Elaboração do segundo inquérito alimentar nacional
Intervenção de Bernardino Soares
2 de Fevereiro de 2006
Sr. Presidente,
Srs. Deputados:
Vinte cinco anos depois do primeiro inquérito alimentar, pelos vistos, vamos ter aqui uma recomendação forte, capaz de levar o Governo a pôr m prática um segundo inquérito e, pelos menos, a aproximar-se do ritmo mais frequente — e, esperemos, daqui para o futuro mantendo-o — que outros países têm na adopção destes inquéritos, de quatro em quatro anos, por exemplo.
É bom lembrar que na legislatura anterior este debate já se fez e que, na altura, a maioria de então invocava a existência deste inquérito no Plano Nacional de Saúde para votar contra a iniciativa, como, aliás, tanto quanto me pareceu, vai fazer quanto a este projecto de resolução. Ora, a verdade é que este é um dos aspectos fundamentais em relação ao Plano Nacional de Saúde, que está cheio de medidas tecnicamente positivas mas faltam-lhe quer meios assegurados para a sua concretização quer objectivos concretos de calendarização que nos permitam aferir se elas vão ser, ou não, levadas a cabo. Este é um bom exemplo das falhas do Plano Nacional de Saúde.

[QUESTÕES DE ESTUDO]:
1) Na intervenção sobre o inquérito alimentar, o que invocava a maioria da legislatura anterior para votar contra a iniciativa?
2) Retome a intervenção sobre o segundo inquérito alimentar nacional a seguir à última frase apresentada.

[DADOS FORNECIDOS]:
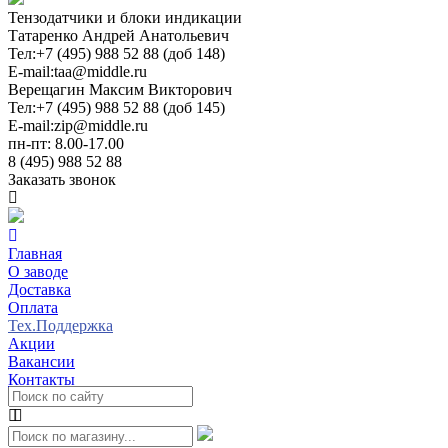
Тензодатчики и блоки индикации
Татаренко Андрей Анатольевич
Тел:
+7 (495) 988 52 88 (доб 148)
E-mail:
taa@middle.ru
Верещагин Максим Викторович
Тел:
+7 (495) 988 52 88 (доб 145)
E-mail:
zip@middle.ru
пн-пт: 8.00-17.00
8 (495) 988 52 88
Заказать звонок
Главная
О заводе
Доставка
Оплата
Тех.Поддержка
Акции
Вакансии
Контакты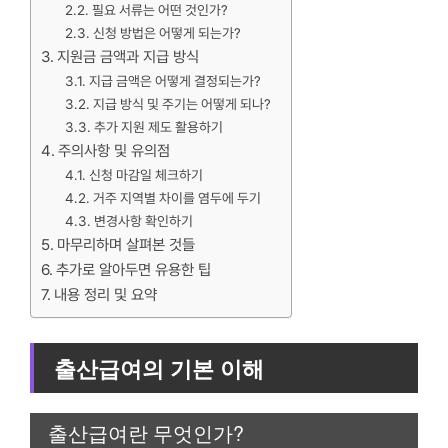
필요 서류는 어떤 것인가?
신청 방법은 어떻게 되는가?
지원금 금액과 지급 방식
지급 금액은 어떻게 결정되는가?
지급 방식 및 주기는 어떻게 되나?
추가 지원 제도 활용하기
주의사항 및 유의점
신청 마감일 체크하기
거주 지역별 차이를 염두에 두기
변경사항 확인하기
마무리하며 살펴본 것들
추가로 알아두면 유용한 팁
내용 정리 및 요약
출산급여의 기본 이해
출산급여란 무엇인가?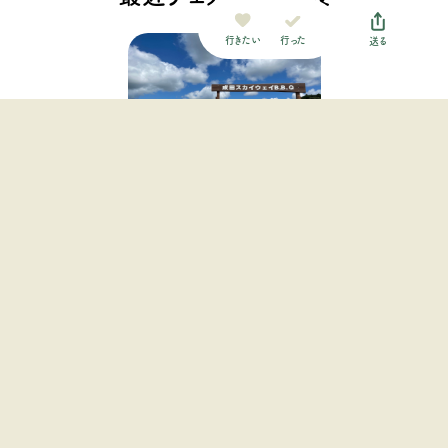
行った
行きたい
送る
成田スカイウェイ
BBQ（CAMP）
関東地方 / 千葉県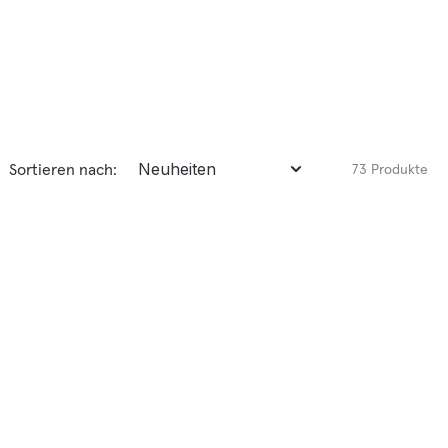
Sortieren nach:
73 Produkte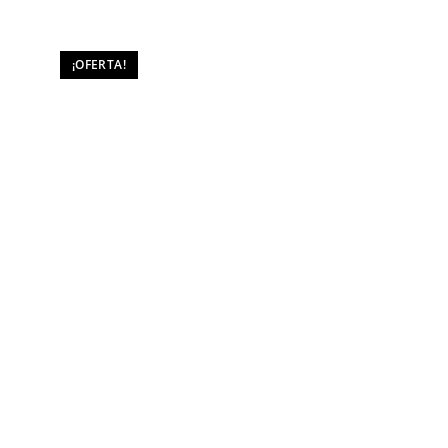
¡OFERTA!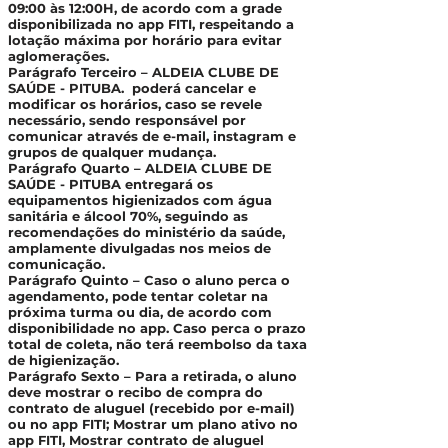
09:00 às 12:00H, de acordo com a grade
disponibilizada no app FITI, respeitando a
lotação máxima por horário para evitar
aglomerações.
Parágrafo Terceiro – ALDEIA CLUBE DE
SAÚDE - PITUBA. poderá cancelar e
modificar os horários, caso se revele
necessário, sendo responsável por
comunicar através de e-mail, instagram e
grupos de qualquer mudança.
Parágrafo Quarto – ALDEIA CLUBE DE
SAÚDE - PITUBA entregará os
equipamentos higienizados com água
sanitária e álcool 70%, seguindo as
recomendações do ministério da saúde,
amplamente divulgadas nos meios de
comunicação.
Parágrafo Quinto – Caso o aluno perca o
agendamento, pode tentar coletar na
próxima turma ou dia, de acordo com
disponibilidade no app. Caso perca o prazo
total de coleta, não terá reembolso da taxa
de higienização.
Parágrafo Sexto – Para a retirada, o aluno
deve mostrar o recibo de compra do
contrato de aluguel (recebido por e-mail)
ou no app FITI; Mostrar um plano ativo no
app FITI, Mostrar contrato de aluguel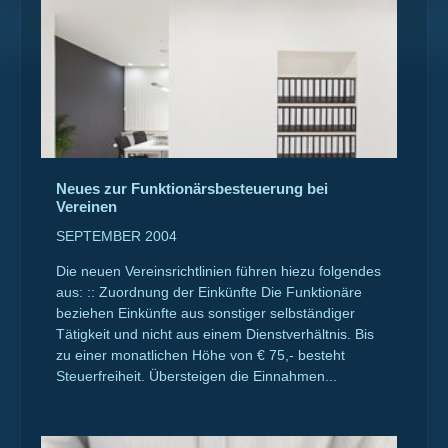
Neues zur Funktionärsbesteuerung bei
Vereinen
SEPTEMBER 2004
Die neuen Vereinsrichtlinien führen hiezu folgendes
aus: :: Zuordnung der Einkünfte Die Funktionäre
beziehen Einkünfte aus sonstiger selbständiger
Tätigkeit und nicht aus einem Dienstverhältnis. Bis
zu einer monatlichen Höhe von € 75,- besteht
Steuerfreiheit. Übersteigen die Einnahmen...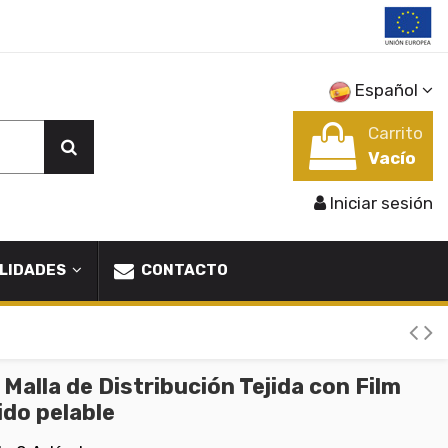
Español
Carrito
Vacío
Iniciar sesión
LIDADES
CONTACTO
lla de Distribución Tejida con Film
ido pelable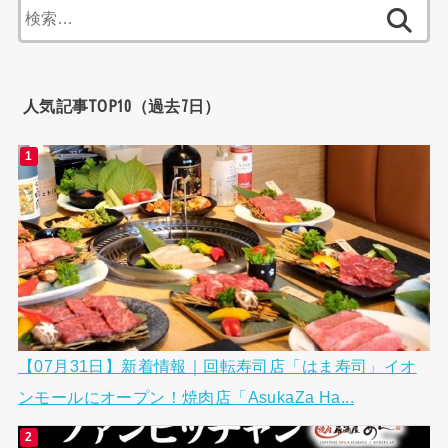
検
索:
人気記事TOP10（過去7日）
【07月31日】新着情報｜回転寿司店「はま寿司」イオ
ンモールにオープン！焼肉店「AsukaZa Ha...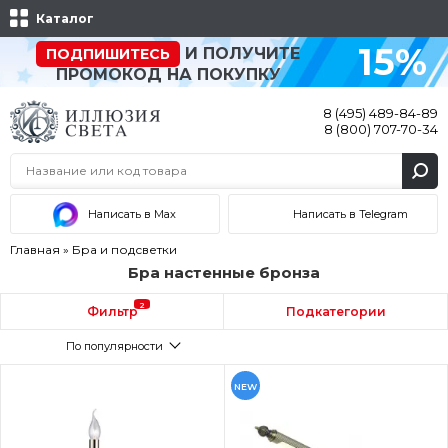
Каталог
15%
И ПОЛУЧИТЕ
ПОДПИШИТЕСЬ
ПРОМОКОД НА ПОКУПКУ
8 (495) 489-84-89
8 (800) 707-70-34
Написать в Max
Написать в Telegram
Главная
»
Бра и подсветки
Бра настенные бронза
2
Фильтр
Подкатегории
По популярности
NEW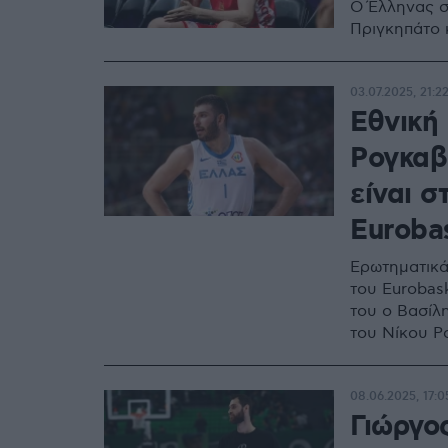
Ο Έλληνας σ
Πριγκηπάτο 
03.07.2025, 21:2
Εθνική 
Ρογκαβ
είναι σ
Eurobas
Ερωτηματικά
του Eurobask
του ο Βασίλ
του Νίκου Ρ
08.06.2025, 17:0
Γιώργο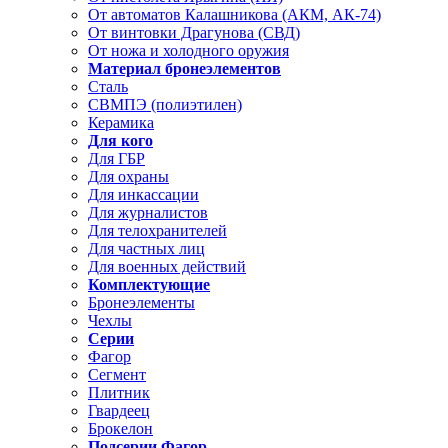
От автоматов Калашникова (АКМ, АК-74)
От винтовки Драгунова (СВД)
От ножа и холодного оружия
Материал бронеэлементов
Сталь
СВМПЭ (полиэтилен)
Керамика
Для кого
Для ГБР
Для охраны
Для инкассации
Для журналистов
Для телохранителей
Для частных лиц
Для военных действий
Комплектующие
Бронеэлементы
Чехлы
Серии
Фагор
Сегмент
Плитник
Гвардеец
Брокелон
Подсерии Фагор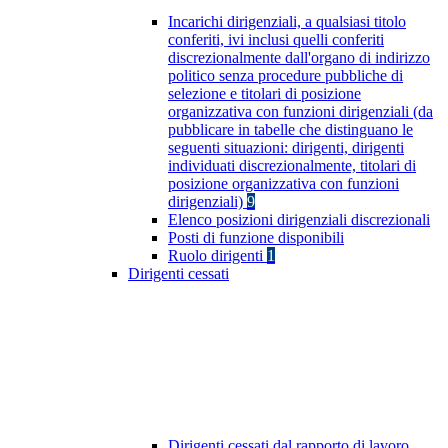
Incarichi dirigenziali, a qualsiasi titolo
conferiti, ivi inclusi quelli conferiti
discrezionalmente dall'organo di indirizzo
politico senza procedure pubbliche di
selezione e titolari di posizione
organizzativa con funzioni dirigenziali (da
pubblicare in tabelle che distinguano le
seguenti situazioni: dirigenti, dirigenti
individuati discrezionalmente, titolari di
posizione organizzativa con funzioni
dirigenziali)
9
Elenco posizioni dirigenziali discrezionali
Posti di funzione disponibili
Ruolo dirigenti
1
Dirigenti cessati
Dirigenti cessati dal rapporto di lavoro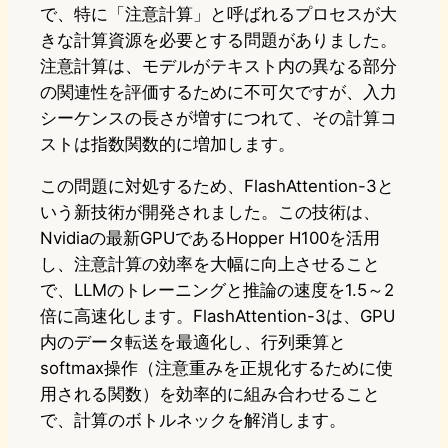
で、特に「注意計算」と呼ばれるプロセスが大
きな計算資源を必要とする問題がありました。
注意計算は、モデルがテキスト内の異なる部分
の関連性を評価するために不可欠ですが、入力
シーケンスの長さが増すにつれて、その計算コ
ストは指数関数的に増加します。
この問題に対処するため、FlashAttention-3と
いう新技術が開発されました。この技術は、
Nvidiaの最新GPUであるHopper H100を活用
し、注意計算の効率を大幅に向上させること
で、LLMのトレーニングと推論の速度を1.5～2
倍に高速化します。FlashAttention-3は、GPU
内のデータ転送を最適化し、行列乗算と
softmax操作（注意重みを正規化するために使
用される関数）を効率的に組み合わせること
で、計算のボトルネックを解消します。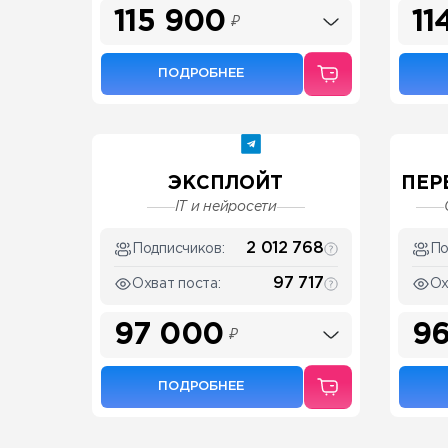
115 900
11
₽
ПОДРОБНЕЕ
ЭКСПЛОЙТ
ПЕР
IT и нейросети
2 012 768
Подписчиков:
По
97 717
Охват поста:
Ох
97 000
96
₽
ПОДРОБНЕЕ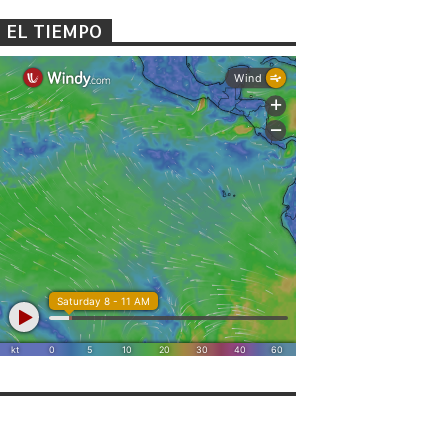
EL TIEMPO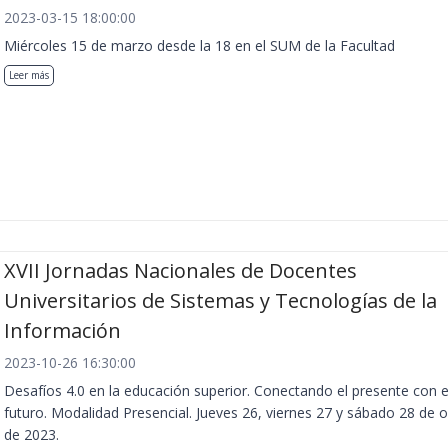
2023-03-15 18:00:00
Miércoles 15 de marzo desde la 18 en el SUM de la Facultad
Leer más
XVII Jornadas Nacionales de Docentes
Universitarios de Sistemas y Tecnologías de la
Información
2023-10-26 16:30:00
Desafíos 4.0 en la educación superior. Conectando el presente con e
futuro. Modalidad Presencial. Jueves 26, viernes 27 y sábado 28 de 
de 2023.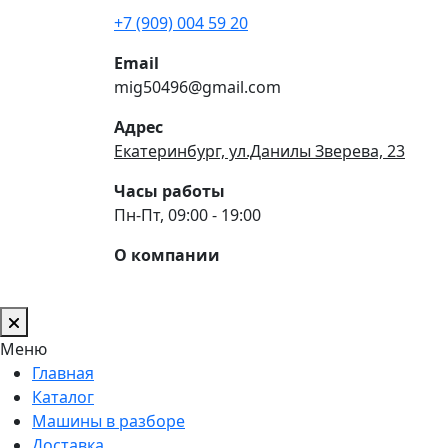
+7 (909) 004 59 20
Email
mig50496@gmail.com
Адрес
Екатеринбург, ул.Данилы Зверева, 23
Часы работы
Пн-Пт, 09:00 - 19:00
О компании
Меню
Главная
Каталог
Машины в разборе
Доставка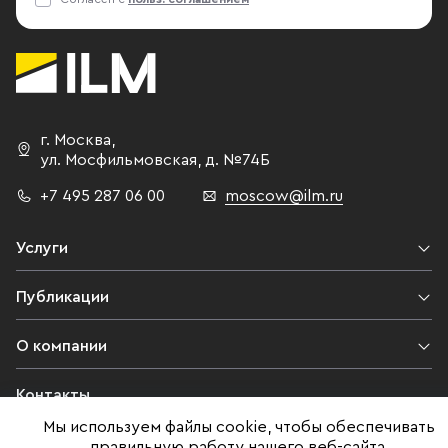
г. Москва
,
ул. Мосфильмовская,
д. №74Б
+7 495 287 06 00
moscow@ilm.ru
Услуги
Публикации
О компании
Контакты
Мы используем файлы cookie, чтобы обеспечивать
Юридическая информация
правильную работу нашего веб-сайта,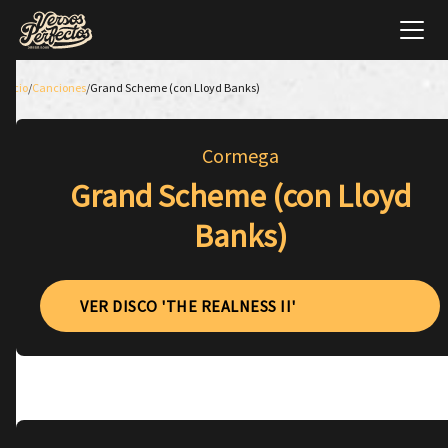
Inicio
/
Canciones
/
Grand Scheme (con Lloyd Banks)
Cormega
Grand Scheme (con Lloyd
Banks)
VER DISCO 'THE REALNESS II'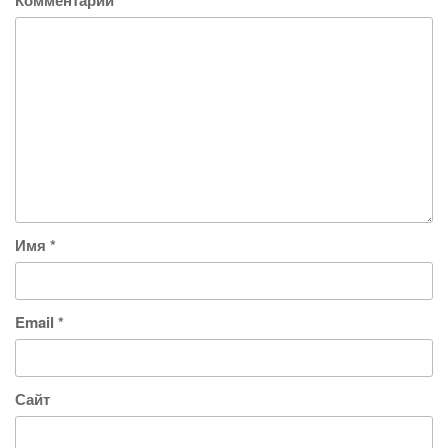
Комментарий
*
Имя
*
Email
*
Сайт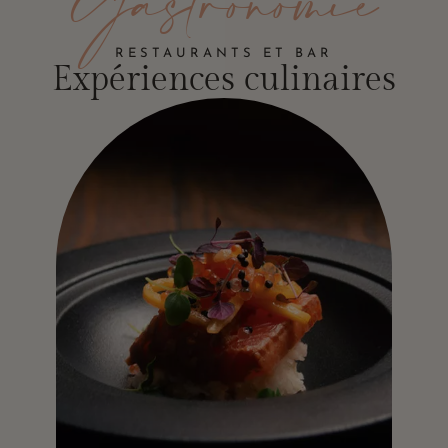
Gastronomie
RESTAURANTS ET BAR
Expériences culinaires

[RESPOSTAS DAS ATIVIDADES]:
1) Invocava a existência deste inquérito no Plano Nacional de Saúde.

2)
Este inquérito permitirá, certamente, avaliar o tema da alimentação, o que leva quer às questões da obesidade e de outras doenças quer às questões da subnutrição. A Organização Mundial da Saúde refere que a alimentação está directa ou indirectamente relacionada, em mais de 10%, com os problemas de hipertensão, em quase 8%, com os problemas de colesterol e directamente relacionada, numa percentagem elevada, com a obesidade e o excesso de peso, sendo, assim, um factor de risco de doenças como as do aparelho circulatório, a diabetes, o cancro e a osteoporose.
Por outro lado, este debate tem de chamar à colação a questão da falta de actividade física entre a nossa população, consequência de erradas políticas de desporto, quer no desporto escolar quer no desporto em geral na sociedade, sendo que nunca foram dadas as condições necessárias, desde muito perto do 25 de Abril, para a generalização da actividade física, com a importância que isso tem para uma vida saudável.
O nosso país tem um dos mais elevados níveis de sedentarismo e está entre os primeiros no que concerne à falta de actividade física.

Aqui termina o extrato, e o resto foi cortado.